Gothamist, as you may know, is a New York-centric site. So I’d like to ask you some New York questions. First of all, I’d like to keep it with the book on this one, why set it in Manhattan? Could you have done it anywhere else? I grew up in Manhattan and I hadn’t written a book about Manhattan yet so it seemed like time. And then there’s the geographical necessity of having a place you can clear. You can’t really clear Long Island, that’s a different kind of operation, so that leaves out Brooklyn and Queens. It makes sense to have it downtown. Downtown after—there are times at 2 am or even 10 pm when Wall Street is sort of this empty landscape. No one really lives there and all the corporations are closed down in that part of the city so I think that’s definitely fed into it.

You grew up in Manhattan. Do you live—you’re in Brooklyn, right? Yeah, I’m in Clinton Hill right now.

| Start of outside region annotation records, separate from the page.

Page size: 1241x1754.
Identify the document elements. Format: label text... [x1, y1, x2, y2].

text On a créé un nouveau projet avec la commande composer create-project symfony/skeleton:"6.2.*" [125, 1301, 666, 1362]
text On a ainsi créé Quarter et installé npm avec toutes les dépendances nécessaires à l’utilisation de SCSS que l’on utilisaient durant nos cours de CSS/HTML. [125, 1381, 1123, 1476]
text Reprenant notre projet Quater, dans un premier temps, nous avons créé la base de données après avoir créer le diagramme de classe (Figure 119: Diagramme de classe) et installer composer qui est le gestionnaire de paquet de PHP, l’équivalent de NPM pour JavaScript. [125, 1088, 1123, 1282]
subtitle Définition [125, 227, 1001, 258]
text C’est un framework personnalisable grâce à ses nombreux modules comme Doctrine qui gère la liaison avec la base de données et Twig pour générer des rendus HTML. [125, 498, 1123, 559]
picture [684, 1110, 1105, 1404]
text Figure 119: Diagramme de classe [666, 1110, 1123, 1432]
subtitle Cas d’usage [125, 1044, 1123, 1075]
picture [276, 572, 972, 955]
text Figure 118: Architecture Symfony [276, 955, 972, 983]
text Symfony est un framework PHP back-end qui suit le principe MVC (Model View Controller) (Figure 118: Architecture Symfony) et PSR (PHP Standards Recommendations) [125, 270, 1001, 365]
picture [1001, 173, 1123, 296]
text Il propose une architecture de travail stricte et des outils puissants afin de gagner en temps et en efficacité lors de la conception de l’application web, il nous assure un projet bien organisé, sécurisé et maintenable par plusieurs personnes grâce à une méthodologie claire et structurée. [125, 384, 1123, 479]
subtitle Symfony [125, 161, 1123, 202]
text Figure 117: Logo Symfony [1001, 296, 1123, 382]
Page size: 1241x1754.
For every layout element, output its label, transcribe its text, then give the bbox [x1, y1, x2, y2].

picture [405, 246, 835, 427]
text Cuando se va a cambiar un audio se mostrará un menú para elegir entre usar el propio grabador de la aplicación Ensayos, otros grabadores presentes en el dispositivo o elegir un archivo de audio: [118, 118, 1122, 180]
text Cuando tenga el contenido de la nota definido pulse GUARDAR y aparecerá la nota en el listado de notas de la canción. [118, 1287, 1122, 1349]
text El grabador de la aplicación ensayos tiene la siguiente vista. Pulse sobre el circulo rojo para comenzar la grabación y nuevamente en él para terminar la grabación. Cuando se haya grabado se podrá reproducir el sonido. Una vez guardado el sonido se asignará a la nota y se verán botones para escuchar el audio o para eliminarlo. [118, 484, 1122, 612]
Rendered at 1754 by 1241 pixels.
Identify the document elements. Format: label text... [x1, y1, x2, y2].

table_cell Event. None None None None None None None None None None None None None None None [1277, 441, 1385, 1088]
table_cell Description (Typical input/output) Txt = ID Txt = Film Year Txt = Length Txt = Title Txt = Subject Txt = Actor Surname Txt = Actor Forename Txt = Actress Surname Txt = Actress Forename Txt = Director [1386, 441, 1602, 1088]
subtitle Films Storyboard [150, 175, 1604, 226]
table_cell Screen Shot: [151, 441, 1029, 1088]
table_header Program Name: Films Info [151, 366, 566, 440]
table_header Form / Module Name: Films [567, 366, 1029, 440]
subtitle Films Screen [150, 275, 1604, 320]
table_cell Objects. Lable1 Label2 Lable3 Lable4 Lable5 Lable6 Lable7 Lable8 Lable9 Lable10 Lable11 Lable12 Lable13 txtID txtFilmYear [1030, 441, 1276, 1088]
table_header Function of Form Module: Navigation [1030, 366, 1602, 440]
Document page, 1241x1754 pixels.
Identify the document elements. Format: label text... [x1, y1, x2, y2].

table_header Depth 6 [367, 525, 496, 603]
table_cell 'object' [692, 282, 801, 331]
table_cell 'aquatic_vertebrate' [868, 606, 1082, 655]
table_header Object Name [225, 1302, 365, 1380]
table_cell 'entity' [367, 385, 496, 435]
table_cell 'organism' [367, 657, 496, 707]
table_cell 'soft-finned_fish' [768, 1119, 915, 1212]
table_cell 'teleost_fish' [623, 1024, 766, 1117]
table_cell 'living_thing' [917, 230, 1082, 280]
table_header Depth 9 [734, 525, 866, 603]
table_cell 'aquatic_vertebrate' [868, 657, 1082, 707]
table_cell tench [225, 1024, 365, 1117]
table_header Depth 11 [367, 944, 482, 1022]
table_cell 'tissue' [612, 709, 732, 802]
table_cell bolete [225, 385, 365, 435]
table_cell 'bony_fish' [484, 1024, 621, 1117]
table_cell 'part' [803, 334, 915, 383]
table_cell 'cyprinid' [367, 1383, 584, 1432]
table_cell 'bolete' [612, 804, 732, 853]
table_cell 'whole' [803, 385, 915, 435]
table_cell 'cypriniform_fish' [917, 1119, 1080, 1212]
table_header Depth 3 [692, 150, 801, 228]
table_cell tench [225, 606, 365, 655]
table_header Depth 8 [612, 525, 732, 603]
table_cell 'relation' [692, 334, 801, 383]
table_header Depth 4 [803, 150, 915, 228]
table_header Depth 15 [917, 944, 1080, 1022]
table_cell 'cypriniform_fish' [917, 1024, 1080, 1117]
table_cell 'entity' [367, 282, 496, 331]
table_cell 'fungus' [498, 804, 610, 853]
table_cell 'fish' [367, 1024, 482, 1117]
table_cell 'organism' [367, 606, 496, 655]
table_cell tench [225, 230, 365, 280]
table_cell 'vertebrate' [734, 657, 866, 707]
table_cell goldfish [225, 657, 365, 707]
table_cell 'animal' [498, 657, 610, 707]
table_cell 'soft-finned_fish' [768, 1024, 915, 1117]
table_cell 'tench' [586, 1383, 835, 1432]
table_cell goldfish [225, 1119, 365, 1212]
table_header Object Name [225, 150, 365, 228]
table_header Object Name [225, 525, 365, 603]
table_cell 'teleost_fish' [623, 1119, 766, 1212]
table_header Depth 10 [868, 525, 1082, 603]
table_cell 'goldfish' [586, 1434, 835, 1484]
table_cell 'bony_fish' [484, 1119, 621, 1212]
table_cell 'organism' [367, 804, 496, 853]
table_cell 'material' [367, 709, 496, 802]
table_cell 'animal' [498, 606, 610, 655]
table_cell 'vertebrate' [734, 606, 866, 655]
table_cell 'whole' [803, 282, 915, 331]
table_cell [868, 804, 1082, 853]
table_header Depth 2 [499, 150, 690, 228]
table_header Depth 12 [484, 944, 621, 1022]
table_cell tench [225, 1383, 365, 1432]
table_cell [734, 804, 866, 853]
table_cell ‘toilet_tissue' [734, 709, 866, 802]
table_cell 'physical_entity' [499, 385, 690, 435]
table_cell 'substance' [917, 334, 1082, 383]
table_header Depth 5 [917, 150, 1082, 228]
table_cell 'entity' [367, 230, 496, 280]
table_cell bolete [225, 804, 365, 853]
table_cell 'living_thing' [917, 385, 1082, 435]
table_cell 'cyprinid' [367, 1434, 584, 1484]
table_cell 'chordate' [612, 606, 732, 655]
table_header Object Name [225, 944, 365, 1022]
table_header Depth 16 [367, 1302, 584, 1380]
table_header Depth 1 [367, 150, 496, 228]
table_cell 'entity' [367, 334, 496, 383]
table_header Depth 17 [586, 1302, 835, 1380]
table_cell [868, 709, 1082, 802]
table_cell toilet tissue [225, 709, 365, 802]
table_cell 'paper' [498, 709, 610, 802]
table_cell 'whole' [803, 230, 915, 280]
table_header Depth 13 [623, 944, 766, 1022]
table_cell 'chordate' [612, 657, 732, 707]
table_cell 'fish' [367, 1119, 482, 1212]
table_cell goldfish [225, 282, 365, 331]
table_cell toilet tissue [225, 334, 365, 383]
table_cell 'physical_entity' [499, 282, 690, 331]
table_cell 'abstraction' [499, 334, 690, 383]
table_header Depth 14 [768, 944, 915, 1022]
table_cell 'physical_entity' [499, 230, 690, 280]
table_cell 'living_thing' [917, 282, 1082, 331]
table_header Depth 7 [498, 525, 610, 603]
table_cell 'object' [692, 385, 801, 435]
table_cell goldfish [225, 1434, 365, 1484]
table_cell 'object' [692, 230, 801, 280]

What do you like about living in Clinton Hill? It’s seems nice enough. I’ve been in Fort Greene/Clinton Hill for the last eighteen years. I keep coming back here. Nothing specific.

You didn’t want to live in Manhattan as an adult? I did for a while, Upper West Side and Lower East Side. In the ‘90s when I moved out here it made sense in terms of money. I’d love to go back to Manhattan at some point and probably will. Unless I’m dying of something, I imagine there’s time to go back.

I would hope so. It seems like Brooklyn—every literary stereotype is centered around where you are right now. Do you feel like a part of some scene there? Not particularly. To sell some t-shirts, maybe, sure! [Pause] There are a lot of stereotypes about New York City. Some about Manhattan, some about Brooklyn, few of them are actually true. I learned that pretty early.

So you’re not having dinner with the Jonathans and discussing politics? [Laughs] No, are you?

Well, actually, every Tuesday, yeah. I was going to invite you. But if you’re not already in with the in crowd, I don’t know. Oh my God. Oh my Lord.

Whitehead will be at Greenlight Bookstore on Wednesday and McNally Jackson Bookstore on Thursday before taking off for a national tour. Go!